_本文:_
^^^^^^^^^^^^^^^^
説明

粉砕機

【課題】構成をコンパクトにし、且つ、粉砕ロータの回転数調節或いは吸引風量調節を格別行う必要なく容易に粉砕粒度を調節できるところの粉砕機を提供すること。
【解決手段】本体1の内部において、粉砕ロータ2の回転軸3にセパレーター4を直接連結して回転自在に設け、前記セパレーター4の外周に沿って設ける略円筒状の分級体5又は前記セパレーター4を、前記回転軸3の軸線方向に相対的にスライド自在及び位置固定可能に設けてある。

【発明の詳細な説明】
【技術分野】
【0001】
本発明は、木材チップ等(食品、樹脂、工業用原材料等)を微粉砕処理するところの粉砕機に関する。
【背景技術】
【0002】
間伐材などをチップにし、燃料、燻製用材など、種々の目的に使用することが行われている。こうした木材チップの粉砕には、粉砕機が用いられる。
この種の粉砕機は、粉砕ロータ(ハンマ)を粉砕室内で回転させ、供給した木材チップに衝撃(ライナ)を与えて粉砕する所謂衝撃式粉砕機が多用されている。
^^^^^^^^^^^^^^^^
_課題用データ:_
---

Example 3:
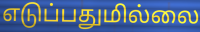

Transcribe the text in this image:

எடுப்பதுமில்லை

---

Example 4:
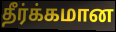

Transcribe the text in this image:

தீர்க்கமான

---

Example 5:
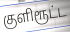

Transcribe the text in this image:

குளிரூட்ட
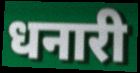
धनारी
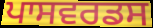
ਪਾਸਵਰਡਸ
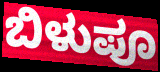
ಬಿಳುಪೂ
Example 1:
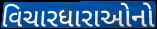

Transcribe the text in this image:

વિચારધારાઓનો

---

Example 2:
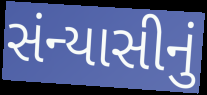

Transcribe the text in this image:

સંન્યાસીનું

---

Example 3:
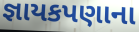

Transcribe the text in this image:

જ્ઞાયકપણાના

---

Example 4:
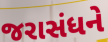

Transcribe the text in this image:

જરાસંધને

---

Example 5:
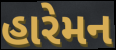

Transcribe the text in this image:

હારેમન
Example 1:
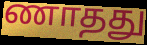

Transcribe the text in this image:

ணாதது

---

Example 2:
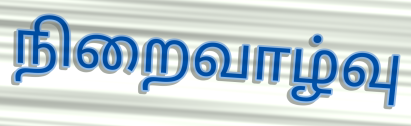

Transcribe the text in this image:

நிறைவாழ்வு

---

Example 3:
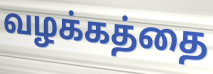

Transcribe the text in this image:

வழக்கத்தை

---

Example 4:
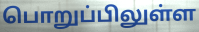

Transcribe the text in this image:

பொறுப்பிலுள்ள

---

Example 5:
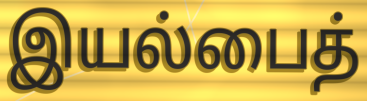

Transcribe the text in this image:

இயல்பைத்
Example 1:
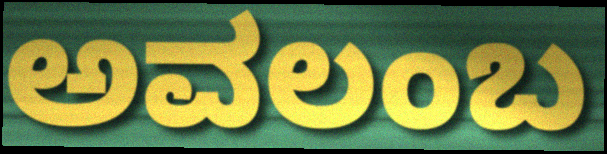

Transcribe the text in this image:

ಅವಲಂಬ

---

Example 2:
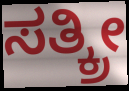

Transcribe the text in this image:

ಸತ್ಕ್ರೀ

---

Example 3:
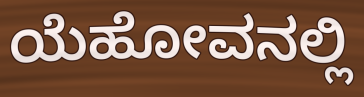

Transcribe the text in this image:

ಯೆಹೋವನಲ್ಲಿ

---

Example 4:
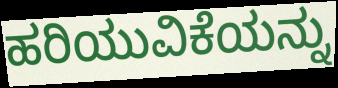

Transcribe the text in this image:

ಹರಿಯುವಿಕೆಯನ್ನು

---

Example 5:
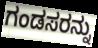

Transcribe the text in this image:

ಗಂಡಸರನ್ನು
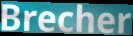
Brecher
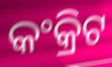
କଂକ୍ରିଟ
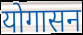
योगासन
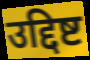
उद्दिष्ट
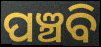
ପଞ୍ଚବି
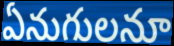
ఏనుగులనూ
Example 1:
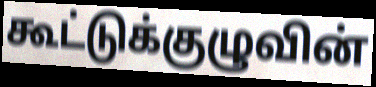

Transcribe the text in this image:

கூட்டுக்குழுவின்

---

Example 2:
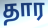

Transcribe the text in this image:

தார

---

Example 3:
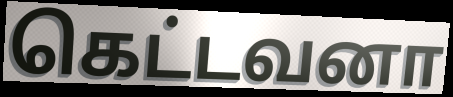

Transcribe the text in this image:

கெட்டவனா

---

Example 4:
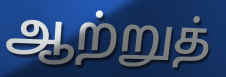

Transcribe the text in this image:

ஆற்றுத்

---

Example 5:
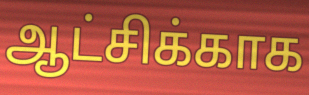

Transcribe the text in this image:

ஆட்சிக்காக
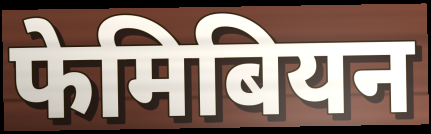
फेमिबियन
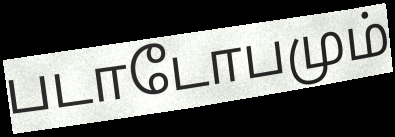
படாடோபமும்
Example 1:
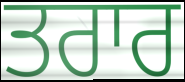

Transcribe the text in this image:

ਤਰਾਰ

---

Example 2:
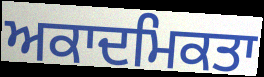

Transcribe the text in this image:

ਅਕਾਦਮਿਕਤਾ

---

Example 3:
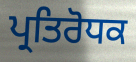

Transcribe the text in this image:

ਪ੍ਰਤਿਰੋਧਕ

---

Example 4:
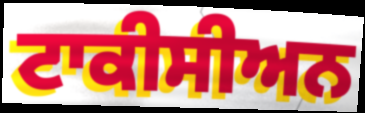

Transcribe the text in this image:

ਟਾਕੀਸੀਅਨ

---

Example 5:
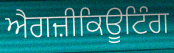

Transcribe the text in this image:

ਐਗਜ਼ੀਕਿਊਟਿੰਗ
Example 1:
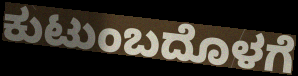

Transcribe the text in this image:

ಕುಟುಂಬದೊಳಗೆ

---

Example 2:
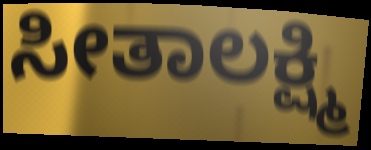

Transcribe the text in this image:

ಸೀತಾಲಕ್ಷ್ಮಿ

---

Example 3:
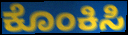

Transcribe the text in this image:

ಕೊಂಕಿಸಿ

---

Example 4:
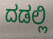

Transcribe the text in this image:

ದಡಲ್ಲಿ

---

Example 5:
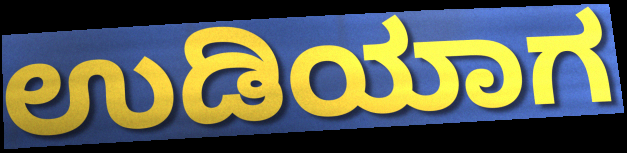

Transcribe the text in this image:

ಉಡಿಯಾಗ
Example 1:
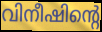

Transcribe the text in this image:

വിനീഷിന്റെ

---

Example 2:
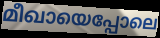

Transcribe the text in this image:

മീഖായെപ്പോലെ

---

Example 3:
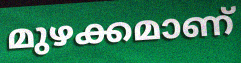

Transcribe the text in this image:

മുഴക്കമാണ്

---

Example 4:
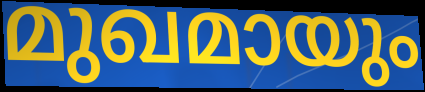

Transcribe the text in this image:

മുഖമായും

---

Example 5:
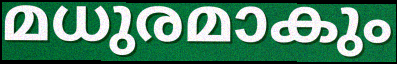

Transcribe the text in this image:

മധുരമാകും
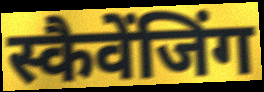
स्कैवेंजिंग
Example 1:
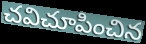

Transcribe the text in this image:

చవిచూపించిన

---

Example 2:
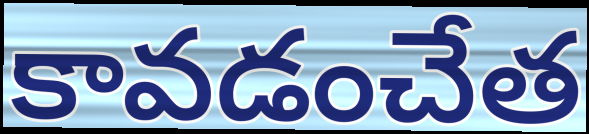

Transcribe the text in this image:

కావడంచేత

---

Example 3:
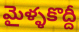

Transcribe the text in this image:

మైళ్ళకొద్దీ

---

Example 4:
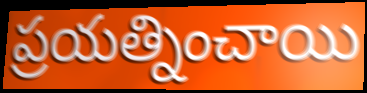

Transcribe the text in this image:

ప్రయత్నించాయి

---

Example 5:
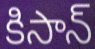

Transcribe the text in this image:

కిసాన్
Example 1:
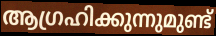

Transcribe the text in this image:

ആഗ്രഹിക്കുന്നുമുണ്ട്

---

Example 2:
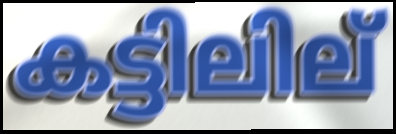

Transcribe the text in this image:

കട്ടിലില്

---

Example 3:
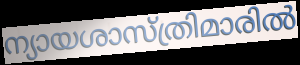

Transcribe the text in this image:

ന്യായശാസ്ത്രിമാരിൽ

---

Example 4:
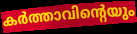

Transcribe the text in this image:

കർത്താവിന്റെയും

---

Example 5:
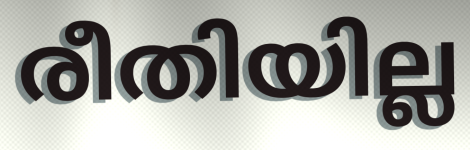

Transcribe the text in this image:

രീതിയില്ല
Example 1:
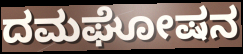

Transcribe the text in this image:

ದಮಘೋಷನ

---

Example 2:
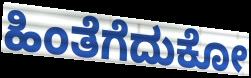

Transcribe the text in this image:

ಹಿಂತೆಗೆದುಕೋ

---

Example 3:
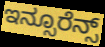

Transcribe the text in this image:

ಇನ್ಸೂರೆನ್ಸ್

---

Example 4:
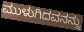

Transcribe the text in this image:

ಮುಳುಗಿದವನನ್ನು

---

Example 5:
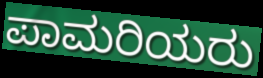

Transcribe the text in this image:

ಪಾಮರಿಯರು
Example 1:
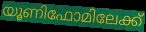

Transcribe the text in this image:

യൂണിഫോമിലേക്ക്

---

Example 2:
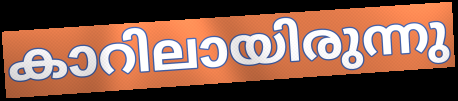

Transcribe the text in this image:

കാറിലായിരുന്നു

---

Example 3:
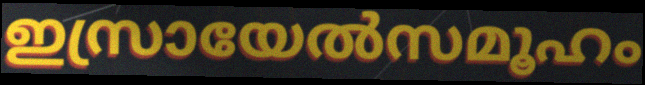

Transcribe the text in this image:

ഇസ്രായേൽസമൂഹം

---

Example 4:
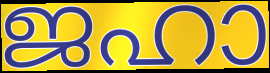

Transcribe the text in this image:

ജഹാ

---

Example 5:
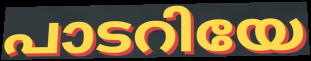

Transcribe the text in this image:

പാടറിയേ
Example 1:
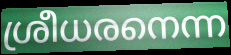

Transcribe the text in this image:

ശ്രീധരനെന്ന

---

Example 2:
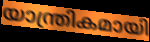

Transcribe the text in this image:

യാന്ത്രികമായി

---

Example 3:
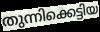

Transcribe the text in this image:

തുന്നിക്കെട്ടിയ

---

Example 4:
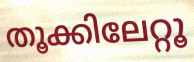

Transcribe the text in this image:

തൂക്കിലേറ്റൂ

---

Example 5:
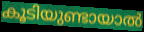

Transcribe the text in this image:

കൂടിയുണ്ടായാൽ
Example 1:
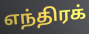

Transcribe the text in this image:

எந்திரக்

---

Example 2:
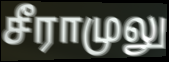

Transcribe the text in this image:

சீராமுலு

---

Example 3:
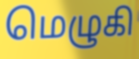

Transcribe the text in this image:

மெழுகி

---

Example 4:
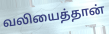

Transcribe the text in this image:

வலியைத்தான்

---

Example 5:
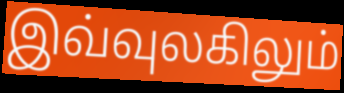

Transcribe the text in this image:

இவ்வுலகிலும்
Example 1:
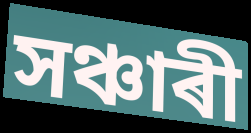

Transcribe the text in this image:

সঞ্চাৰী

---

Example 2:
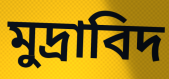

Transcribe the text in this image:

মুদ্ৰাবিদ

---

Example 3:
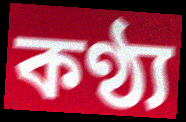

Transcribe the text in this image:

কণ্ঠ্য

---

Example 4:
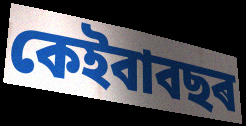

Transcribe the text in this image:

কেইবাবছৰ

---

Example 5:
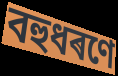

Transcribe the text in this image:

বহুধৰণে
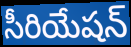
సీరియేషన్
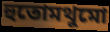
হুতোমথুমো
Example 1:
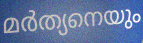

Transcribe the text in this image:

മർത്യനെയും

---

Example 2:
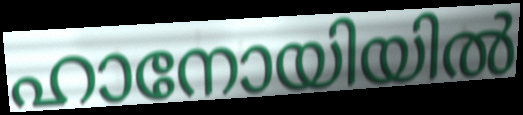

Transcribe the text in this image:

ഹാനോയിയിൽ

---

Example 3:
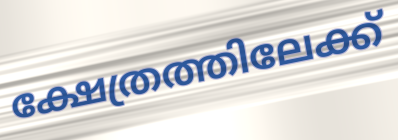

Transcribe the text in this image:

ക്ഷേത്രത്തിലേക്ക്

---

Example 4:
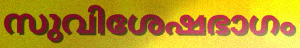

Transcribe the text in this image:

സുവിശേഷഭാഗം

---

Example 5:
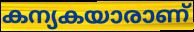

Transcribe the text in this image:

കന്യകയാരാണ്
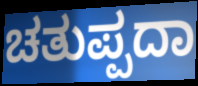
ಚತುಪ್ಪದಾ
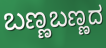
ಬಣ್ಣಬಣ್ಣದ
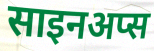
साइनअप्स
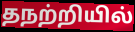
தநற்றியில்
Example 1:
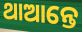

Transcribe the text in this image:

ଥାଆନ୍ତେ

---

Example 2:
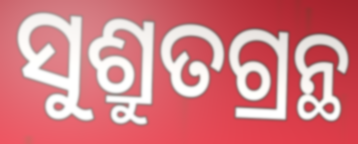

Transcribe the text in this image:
^^^^^^^^^^^^^^^^
_記述問題 1:_
粉砕機に関する本文に基づき、次の問いに答えてください。
(a) 【0001】において、本発明の粉砕機が微粉砕処理する対象として、木材チップ等に続く括弧内に挙げられているものは何ですか。
(b) 【0002】において、間伐材などから作ったチップの使用目的として挙げられている二つは何ですか。
(c) 【解決手段】において、セパレーター4が直接連結されているものは何ですか。
_記述問題 2:_
記録の最初の行から始まり「മീഖായെപ്പോലെ」を含む行で終わる範囲(両端を含む)を、列名を「番号」と「行」とするMarkdownの表に変換し、各行に行番号とその行を記してください。空行は除き、画像は解答に含めないでください。
本文と記録は、それぞれ異なる出典から採られたものです。

_解答例 1:_
(a) 食品、樹脂、工業用原材料等
(b) 燃料、燻製用材
(c) 粉砕ロータ2の回転軸3

_解答例 2:_
| 番号 | 行 |
|---|---|
| 1 | --- |
| 2 | Example 3: |
| 3 | Transcribe the text in this image: |
| 4 | எடுப்பதுமில்லை |
| 5 | --- |
| 6 | Example 4: |
| 7 | Transcribe the text in this image: |
| 8 | தீர்க்கமான |
| 9 | --- |
| 10 | Example 5: |
| 11 | Transcribe the text in this image: |
| 12 | குளிரூட்ட |
| 13 | धनारी |
| 14 | ਪਾਸਵਰਡਸ |
| 15 | ಬಿಳುಪೂ |
| 16 | Example 1: |
| 17 | Transcribe the text in this image: |
| 18 | વિચારધારાઓનો |
| 19 | --- |
| 20 | Example 2: |
| 21 | Transcribe the text in this image: |
| 22 | સંન્યાસીનું |
| 23 | --- |
| 24 | Example 3: |
| 25 | Transcribe the text in this image: |
| 26 | જ્ઞાયકપણાના |
| 27 | --- |
| 28 | Example 4: |
| 29 | Transcribe the text in this image: |
| 30 | જરાસંધને |
| 31 | --- |
| 32 | Example 5: |
| 33 | Transcribe the text in this image: |
| 34 | હારેમન |
| 35 | Example 1: |
| 36 | Transcribe the text in this image: |
| 37 | ணாதது |
| 38 | --- |
| 39 | Example 2: |
| 40 | Transcribe the text in this image: |
| 41 | நிறைவாழ்வு |
| 42 | --- |
| 43 | Example 3: |
| 44 | Transcribe the text in this image: |
| 45 | வழக்கத்தை |
| 46 | --- |
| 47 | Example 4: |
| 48 | Transcribe the text in this image: |
| 49 | பொறுப்பிலுள்ள |
| 50 | --- |
| 51 | Example 5: |
| 52 | Transcribe the text in this image: |
| 53 | இயல்பைத் |
| 54 | Example 1: |
| 55 | Transcribe the text in this image: |
| 56 | ಅವಲಂಬ |
| 57 | --- |
| 58 | Example 2: |
| 59 | Transcribe the text in this image: |
| 60 | ಸತ್ಕ್ರೀ |
| 61 | --- |
| 62 | Example 3: |
| 63 | Transcribe the text in this image: |
| 64 | ಯೆಹೋವನಲ್ಲಿ |
| 65 | --- |
| 66 | Example 4: |
| 67 | Transcribe the text in this image: |
| 68 | ಹರಿಯುವಿಕೆಯನ್ನು |
| 69 | --- |
| 70 | Example 5: |
| 71 | Transcribe the text in this image: |
| 72 | ಗಂಡಸರನ್ನು |
| 73 | Brecher |
| 74 | କଂକ୍ରିଟ |
| 75 | योगासन |
| 76 | उद्दिष्ट |
| 77 | ପଞ୍ଚବି |
| 78 | ఏనుగులనూ |
| 79 | Example 1: |
| 80 | Transcribe the text in this image: |
| 81 | கூட்டுக்குழுவின் |
| 82 | --- |
| 83 | Example 2: |
| 84 | Transcribe the text in this image: |
| 85 | தார |
| 86 | --- |
| 87 | Example 3: |
| 88 | Transcribe the text in this image: |
| 89 | கெட்டவனா |
| 90 | --- |
| 91 | Example 4: |
| 92 | Transcribe the text in this image: |
| 93 | ஆற்றுத் |
| 94 | --- |
| 95 | Example 5: |
| 96 | Transcribe the text in this image: |
| 97 | ஆட்சிக்காக |
| 98 | फेमिबियन |
| 99 | படாடோபமும் |
| 100 | Example 1: |
| 101 | Transcribe the text in this image: |
| 102 | ਤਰਾਰ |
| 103 | --- |
| 104 | Example 2: |
| 105 | Transcribe the text in this image: |
| 106 | ਅਕਾਦਮਿਕਤਾ |
| 107 | --- |
| 108 | Example 3: |
| 109 | Transcribe the text in this image: |
| 110 | ਪ੍ਰਤਿਰੋਧਕ |
| 111 | --- |
| 112 | Example 4: |
| 113 | Transcribe the text in this image: |
| 114 | ਟਾਕੀਸੀਅਨ |
| 115 | --- |
| 116 | Example 5: |
| 117 | Transcribe the text in this image: |
| 118 | ਐਗਜ਼ੀਕਿਊਟਿੰਗ |
| 119 | Example 1: |
| 120 | Transcribe the text in this image: |
| 121 | ಕುಟುಂಬದೊಳಗೆ |
| 122 | --- |
| 123 | Example 2: |
| 124 | Transcribe the text in this image: |
| 125 | ಸೀತಾಲಕ್ಷ್ಮಿ |
| 126 | --- |
| 127 | Example 3: |
| 128 | Transcribe the text in this image: |
| 129 | ಕೊಂಕಿಸಿ |
| 130 | --- |
| 131 | Example 4: |
| 132 | Transcribe the text in this image: |
| 133 | ದಡಲ್ಲಿ |
| 134 | --- |
| 135 | Example 5: |
| 136 | Transcribe the text in this image: |
| 137 | ಉಡಿಯಾಗ |
| 138 | Example 1: |
| 139 | Transcribe the text in this image: |
| 140 | വിനീഷിന്റെ |
| 141 | --- |
| 142 | Example 2: |
| 143 | Transcribe the text in this image: |
| 144 | മീഖായെപ്പോലെ |